L’aéroport ressemblait au Q.G. d’une zone de combats. Des avions atterrissaient et décollaient dans un carrousel frénétique. Et des avions déments, en plus. L’incendie était apparemment si sérieux que la flotte habituelle d’avions-citernes conventionnels avait été complétée par des antiquités de toutes sortes, des taxis vieux de quarante, cinquante ans et même plus, des Forteresses volantes B-17 et des DC-3 reconvertis, un Douglas Invader et même, au grand étonnement de Carmichael, un Ford Trimotor des années trente qu’on était peut-être allé chercher dans la collection de quelque studio de cinéma. Certains étaient équipés de réservoirs contenant des produits chimiques ignifugeants, d’autres étaient des bombardiers d’eau écopeurs, d’autres encore des appareils de reconnaissance, le nez coiffé d’un cône étincelant de détecteurs infrarouges et électroniques. Des hommes et des femmes sous tension se démenaient frénétiquement dans tous les sens, s’interpellaient par gesticulations sauvages d’un bout à l’autre des pistes ou criaient dans des walkies-talkies tout en essayant de mettre un peu d’ordre dans les opérations de chargement. Sans y arriver vraiment, d’ailleurs.

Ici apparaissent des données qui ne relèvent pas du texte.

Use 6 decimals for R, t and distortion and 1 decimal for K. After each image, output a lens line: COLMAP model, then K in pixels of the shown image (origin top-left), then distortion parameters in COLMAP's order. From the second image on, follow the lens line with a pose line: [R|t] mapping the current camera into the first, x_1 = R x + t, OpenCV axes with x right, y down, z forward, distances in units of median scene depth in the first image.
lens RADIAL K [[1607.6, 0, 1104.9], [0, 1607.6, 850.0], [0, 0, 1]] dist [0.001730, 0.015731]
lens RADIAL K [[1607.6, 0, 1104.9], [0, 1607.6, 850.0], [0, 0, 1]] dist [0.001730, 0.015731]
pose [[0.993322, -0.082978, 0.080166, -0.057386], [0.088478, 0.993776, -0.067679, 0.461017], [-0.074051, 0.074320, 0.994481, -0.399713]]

Carmichael parvint au Q.G. des opérations, bourré de gens hagards vissés à des écrans d’ordinateur. Il connaissait la plupart d’entre eux pour les avoir vus lors de précédentes campagnes anti-incendies. Et ils le connaissaient.

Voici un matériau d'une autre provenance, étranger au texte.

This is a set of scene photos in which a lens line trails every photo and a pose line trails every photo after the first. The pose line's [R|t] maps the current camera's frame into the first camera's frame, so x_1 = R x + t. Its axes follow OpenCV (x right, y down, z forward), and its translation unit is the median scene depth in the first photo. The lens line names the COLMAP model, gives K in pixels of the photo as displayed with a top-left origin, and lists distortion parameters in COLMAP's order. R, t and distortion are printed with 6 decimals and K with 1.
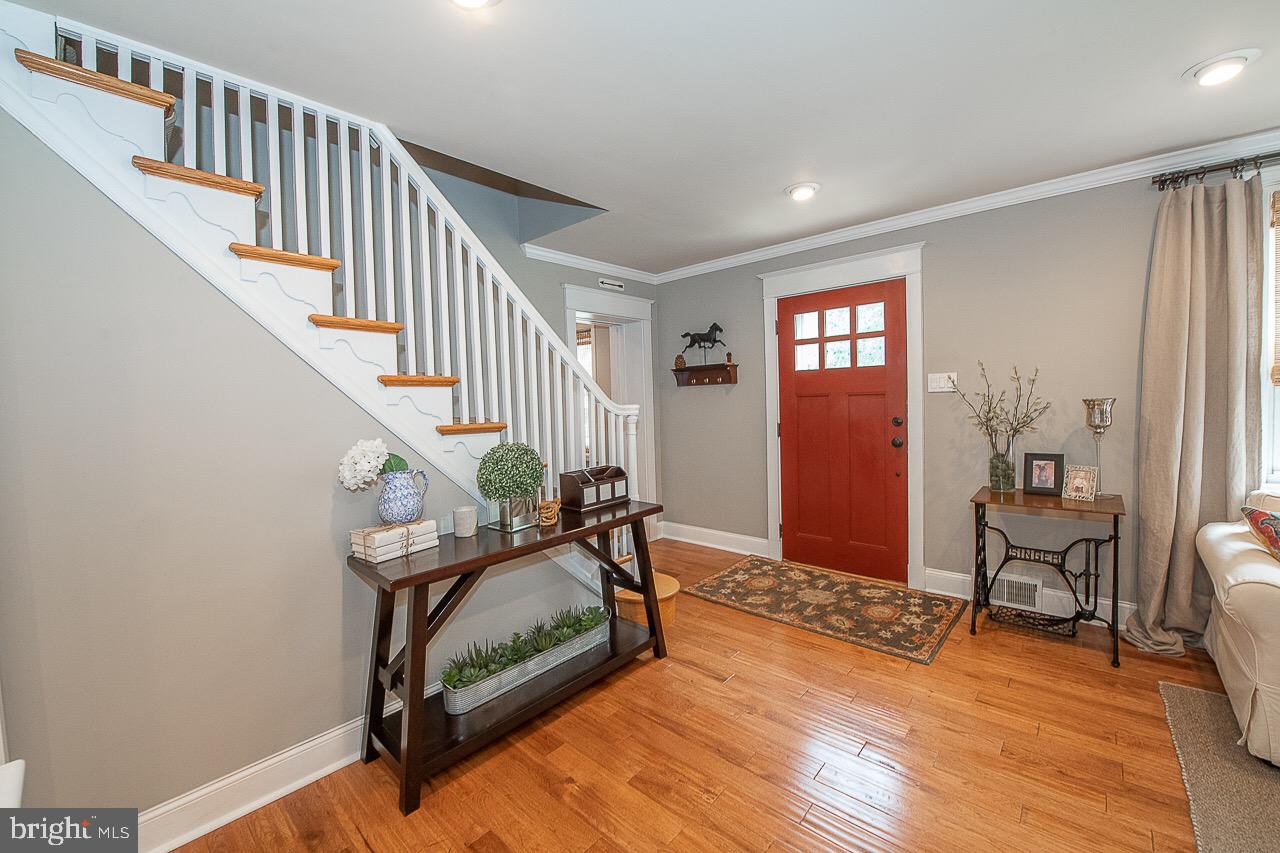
lens RADIAL K [[509.3, 0, 642.7], [0, 509.3, 419.7], [0, 0, 1]] dist [-0.021969, -0.000316]
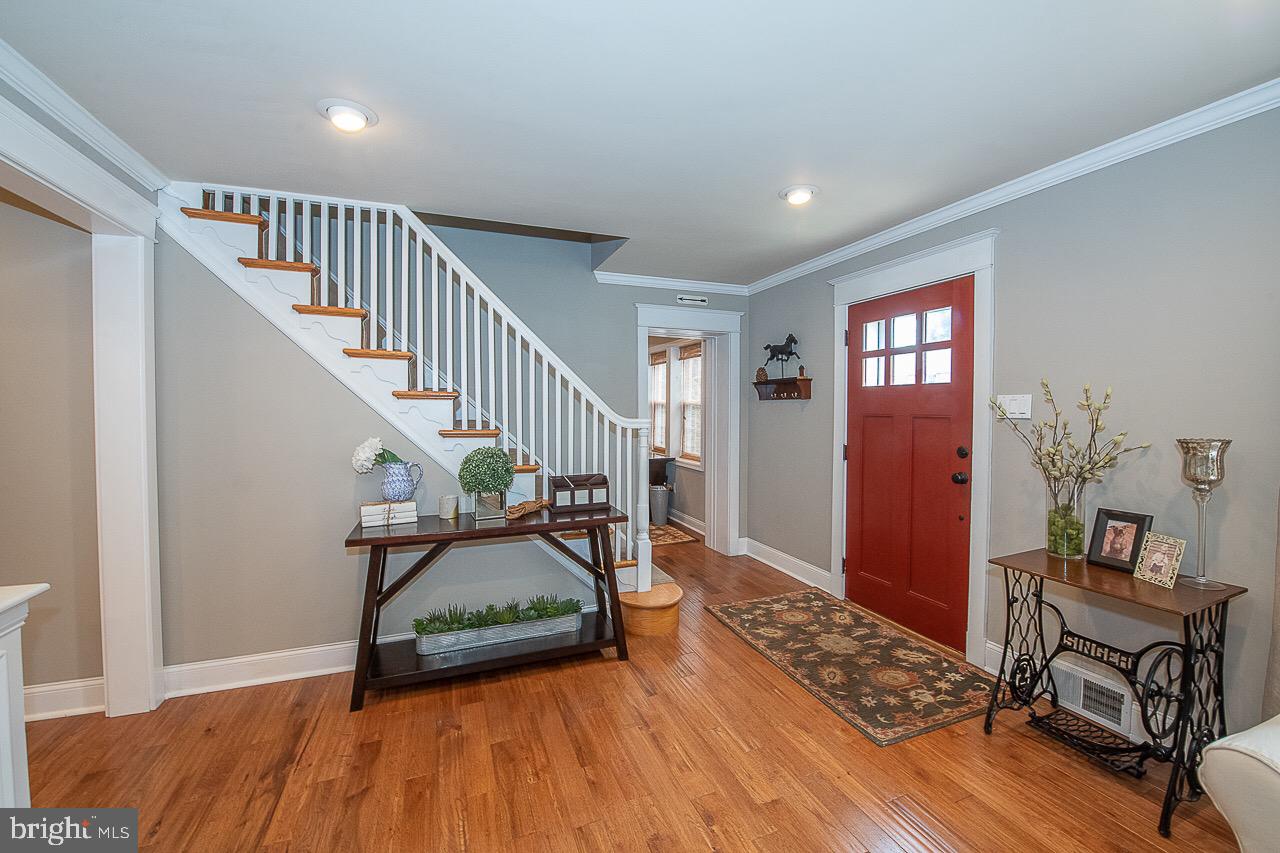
lens RADIAL K [[509.3, 0, 642.7], [0, 509.3, 419.7], [0, 0, 1]] dist [-0.021969, -0.000316]
pose [[0.894163, 0.042488, -0.445721, 0.442779], [-0.046800, 0.998903, 0.001332, -0.028499], [0.445289, 0.019669, 0.895171, 0.054875]]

Il attendit une accalmie dans la tourmente et tapa sur l’épaule d’un des régulateurs – une femme. Elle se détourna de son écran, hocha la tête avec des yeux en boules de loto, puis se fendit d’un large sourire en le reconnaissant.

« Mike. Bien. On a un DC-3 de libre pour toi. » Du doigt, elle traça une ligne sur l’écran en face d’elle. « Tu vas balancer des ignifugeants sur cet arc ouest-est, entre Ybarra Canyon et Horse Flats. Ça brûle dans les collines au pied des Santa Susana Mountains ; jusqu’ici, le vent souffle de l’est, mais s’il vire au nord, le feu va tout bouffer entre Chats Worth et Granada Hills, jusqu’à Ventura Boulevard. Et s’il n’y avait que celui-ci !

— Merde ! Il y en a combien ? »

Elle cliqua deux fois avec sa souris. La carte de la vallée de San Fernando précédemment affichée sur l’écran s’effaça dans un tourbillon, remplacée par l’intégralité du bassin de Los Angeles. Carmichael en resta pantois. Trois grosses rayures écarlates indiquaient les zones d’incendie : celle-ci, à l’extrémité ouest du tableau, le long des Santa Susana, une autre, presque aussi épaisse, très loin vers l’est dans les prairies au nord de l’autoroute 210, du côté de Glendora ou de San Dimas, et une troisième dans la partie est d’Orange County, derrière les collines d’Anaheim.